Who I Am _______ Where I've Been

Who I Am

Me

I'm Jamie Ford (or sometimes James to those who either don't know me at all, or know me really well). I'm currently a graduate student in the Computer Science Ph.D. Program at Dartmouth College. Fillia Makedon is my faculty advisor, and my current work is a collaboration with the Brain Imaging Lab at the Dartmouth-Hitchcock Medical Center/Dartmouth Medical School involving the comparison of spatial patterns in brain activations discovered with functional magnetic resonance imaging (fMRI).

My curriculum vitae and resume are available online.

Dartmouth College
Department of Computer Science
6211 Sudikoff Laboratory
Hanover, NH 03755
Email jford@cs(dot)dartmouth(dot)edu, phone (603) 646-1695, fax (603) 646-1672

Where I've Been

I grew up in Franconia, New Hampshire, which is a tiny little tourist town (well, OK, village) in northern New Hampshire. It's a great place to live (and ski), but I must say I get laughed at a lot regarding the size of the graduating class (35).

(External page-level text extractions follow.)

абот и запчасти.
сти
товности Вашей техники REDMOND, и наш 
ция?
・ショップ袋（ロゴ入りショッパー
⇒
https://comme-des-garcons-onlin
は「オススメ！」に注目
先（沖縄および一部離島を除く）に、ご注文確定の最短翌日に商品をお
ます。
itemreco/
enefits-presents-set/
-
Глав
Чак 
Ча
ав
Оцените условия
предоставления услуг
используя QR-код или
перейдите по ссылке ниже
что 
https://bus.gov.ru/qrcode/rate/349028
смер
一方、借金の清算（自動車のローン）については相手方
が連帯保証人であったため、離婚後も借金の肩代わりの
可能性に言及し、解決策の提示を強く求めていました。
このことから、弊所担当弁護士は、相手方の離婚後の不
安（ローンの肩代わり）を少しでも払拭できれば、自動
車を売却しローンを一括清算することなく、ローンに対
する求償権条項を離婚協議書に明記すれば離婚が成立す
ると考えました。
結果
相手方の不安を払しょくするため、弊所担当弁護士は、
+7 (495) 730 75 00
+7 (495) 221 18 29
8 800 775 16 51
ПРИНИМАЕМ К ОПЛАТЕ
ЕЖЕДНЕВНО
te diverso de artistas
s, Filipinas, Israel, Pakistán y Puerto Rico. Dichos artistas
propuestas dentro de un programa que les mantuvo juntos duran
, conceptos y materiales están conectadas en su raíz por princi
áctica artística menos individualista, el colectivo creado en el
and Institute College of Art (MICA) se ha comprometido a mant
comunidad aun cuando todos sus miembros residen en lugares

Wesleyan seal I was an undergraduate at Wesleyan University in Middletown, Connecticut. That's the original Wesleyan, not one of the dozen or so other ones around the U.S. It's definitely not a women's school outside Boston. I graduated with a B.A. in Biology in 1991.

UGA seal After Wes, I moved on to the interdisciplinary Artificial Intelligence program at the University of Georgia in Athens, Georgia. I graduated with a Master's degree in AI in June, 1993. For about the next year, I worked for what was then the mathematics and computer science department at Dartmouth. In the summer of 1994 I enrolled in the brand-new department of computer science as a graduate student in the CS Ph.D. Program.

The DAGS '94 conference on parallel programming environments and the DAGS95 conference on electronic publishing and the Information Superhighway took up a lot of my time in the first couple of years year. Since then, I've finished my classes and qualifying exams, written a dissertation on classifying patients by their fMRI brain activation patterns, and worked as a post-doc in the Dartmouth Medical School, and started work as a Dartmouth Research Assistant Professor and ISTS Researcher.